## Material for this exercise
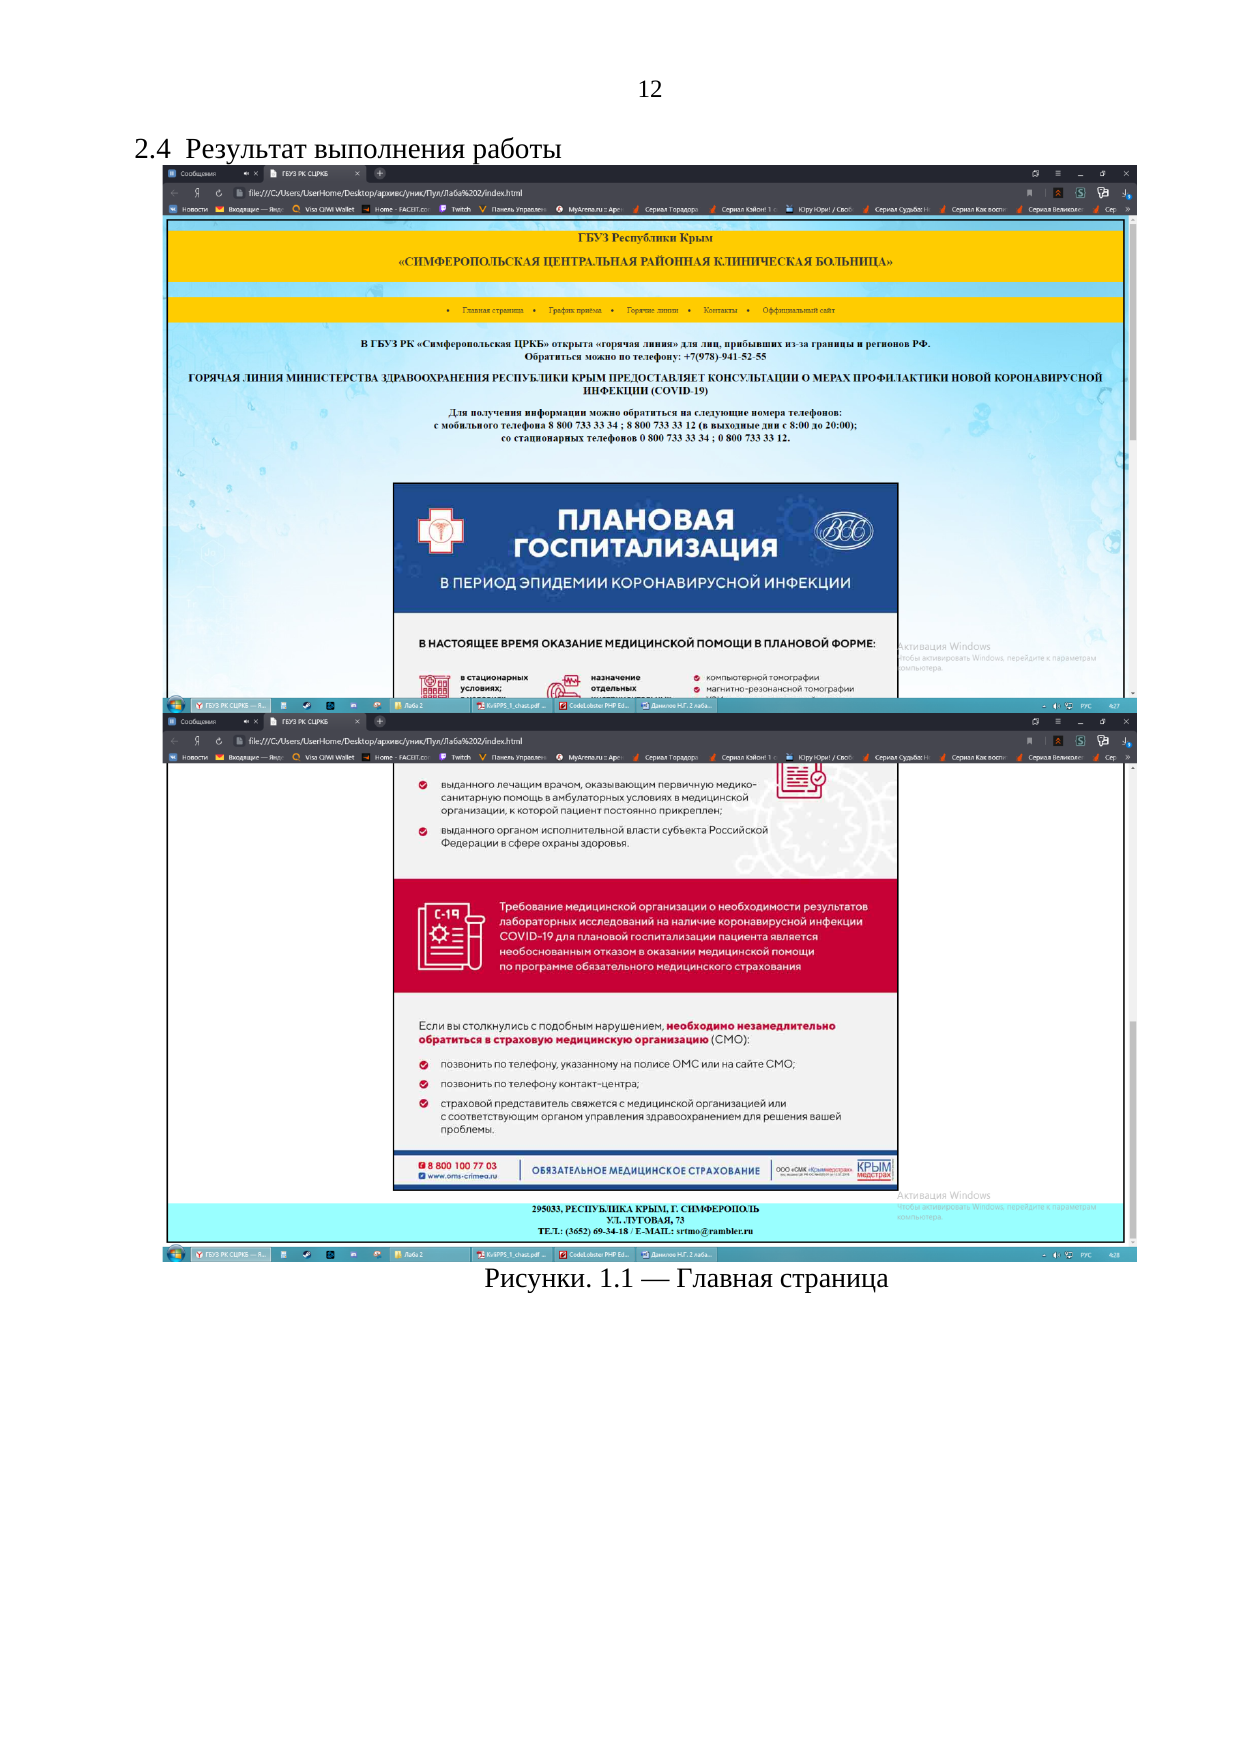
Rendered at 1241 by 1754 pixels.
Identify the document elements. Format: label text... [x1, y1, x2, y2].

subtitle 2.4 Результат выполнения работы [134, 131, 1165, 165]
text Рисунки. 1.1 — Главная страница [134, 1261, 1165, 1293]
picture [162, 165, 1137, 1262]
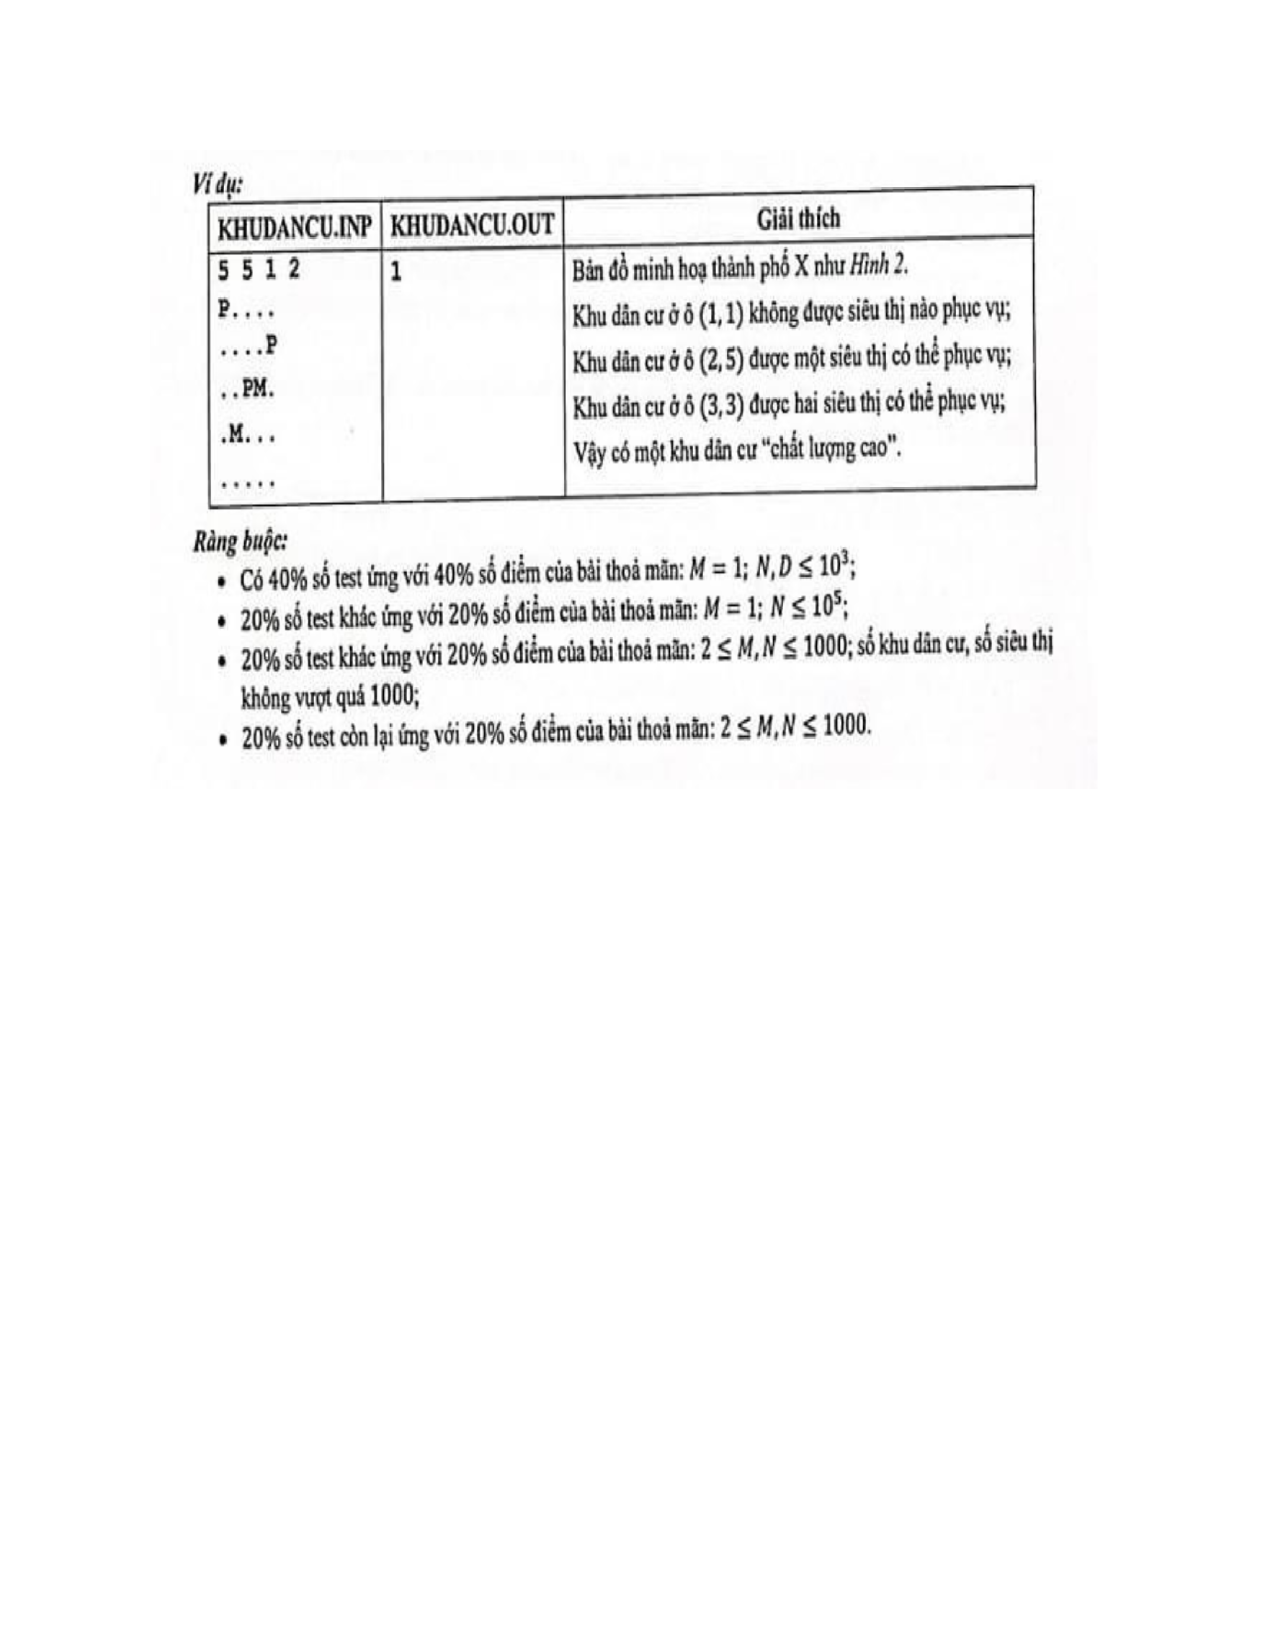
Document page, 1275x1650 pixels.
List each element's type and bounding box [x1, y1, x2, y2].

picture [150, 150, 1125, 789]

## Assigned task
Find each line in the listing above that contains "pixels", and copy that line.

## Answer to this exercise
Rendered at 1241 by 1754 pixels.
Document page, 1275x1650 pixels.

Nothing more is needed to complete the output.